State of Virginia New Kent County, To wit,
I, John D. Christian, Clerk of the Court of the County aforesaid in the
State of Virginia do certify that E. C. Pollard who has signed the foregoing
certificate of attestation is and was at the time of signing the same a Justice
of the Peace for the said County duly commissioned and admitted to said office
under the laws & Constitution of the said State and that his said signature
is genuine and that full faith and credit ought to be given to his
[reverse]
[aforesaid?] acts.
In testimony thereof I have hereunto set my hand (and would have
annexed the Seal of my office if the Seal of the Office had not have
been taken away by the enemy in their raid through the
County) this 12th day of January 1864.
[signed] John D. Christian Clerk
Newberry
Ex Parte     Deposition
shewing
loss of Slave
“Ephraim”
&
James B. Floyd [Assessor?]
Filed 24th May 1864

[Editor: The cause of death for Ephraim, a male South Carolina slave (ca. 1839-1862), is unknown.
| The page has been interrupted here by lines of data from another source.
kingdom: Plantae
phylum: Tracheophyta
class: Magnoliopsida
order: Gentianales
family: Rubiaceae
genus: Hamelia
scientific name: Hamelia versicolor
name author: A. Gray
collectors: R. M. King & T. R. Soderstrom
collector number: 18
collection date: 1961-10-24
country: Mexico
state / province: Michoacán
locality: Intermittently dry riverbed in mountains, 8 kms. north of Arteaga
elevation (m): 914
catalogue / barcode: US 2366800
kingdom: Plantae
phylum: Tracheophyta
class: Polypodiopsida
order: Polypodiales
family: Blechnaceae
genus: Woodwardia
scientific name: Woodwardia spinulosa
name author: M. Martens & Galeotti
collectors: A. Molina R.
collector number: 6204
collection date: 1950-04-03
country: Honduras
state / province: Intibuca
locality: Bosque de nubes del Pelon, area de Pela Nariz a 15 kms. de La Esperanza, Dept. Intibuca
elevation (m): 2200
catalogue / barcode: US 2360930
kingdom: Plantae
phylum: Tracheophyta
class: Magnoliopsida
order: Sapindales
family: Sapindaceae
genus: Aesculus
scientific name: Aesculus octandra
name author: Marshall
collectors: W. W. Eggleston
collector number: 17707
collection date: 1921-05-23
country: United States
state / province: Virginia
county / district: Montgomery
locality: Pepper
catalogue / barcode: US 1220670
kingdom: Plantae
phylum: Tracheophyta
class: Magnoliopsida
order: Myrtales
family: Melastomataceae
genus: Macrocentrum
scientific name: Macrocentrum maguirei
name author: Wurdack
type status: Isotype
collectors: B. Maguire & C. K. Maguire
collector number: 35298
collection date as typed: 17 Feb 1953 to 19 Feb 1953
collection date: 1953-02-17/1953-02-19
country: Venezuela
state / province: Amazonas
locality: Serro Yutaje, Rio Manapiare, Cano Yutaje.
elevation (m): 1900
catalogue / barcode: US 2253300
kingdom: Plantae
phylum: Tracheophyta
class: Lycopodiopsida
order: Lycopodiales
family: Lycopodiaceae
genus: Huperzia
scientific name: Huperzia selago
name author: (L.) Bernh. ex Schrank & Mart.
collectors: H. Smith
Thousands of slaves and free blacks were forced/impressed to work as ill-treated military laborers for the Confederate Army. New Kent County is one of Virginia’s “Burned Counties”; its court records were destroyed in a county courthouse fire during July 1787 and records created after that date were lost in during an 1865 Richmond fire where they had been moved for safety. John Christian’s reference to a Union raid in the county could refer one of four: a May 1, 1862 skirmish; a June 23, 1862 operation; an August 25-29, 1863 expedition, and a November 9, 1863 expedition. The August 30, 1863 report of Colonel Benjamin F. Onderdonk, First New York Mounted Rifles, indicated his force had encamped at “New Kent Court-House” during August 27,1863; perhaps this is when the county clerk’s seal was stolen. In American law, ex parte is a legal proceeding brought by one person in the absence of and without representation or notification of other parties.]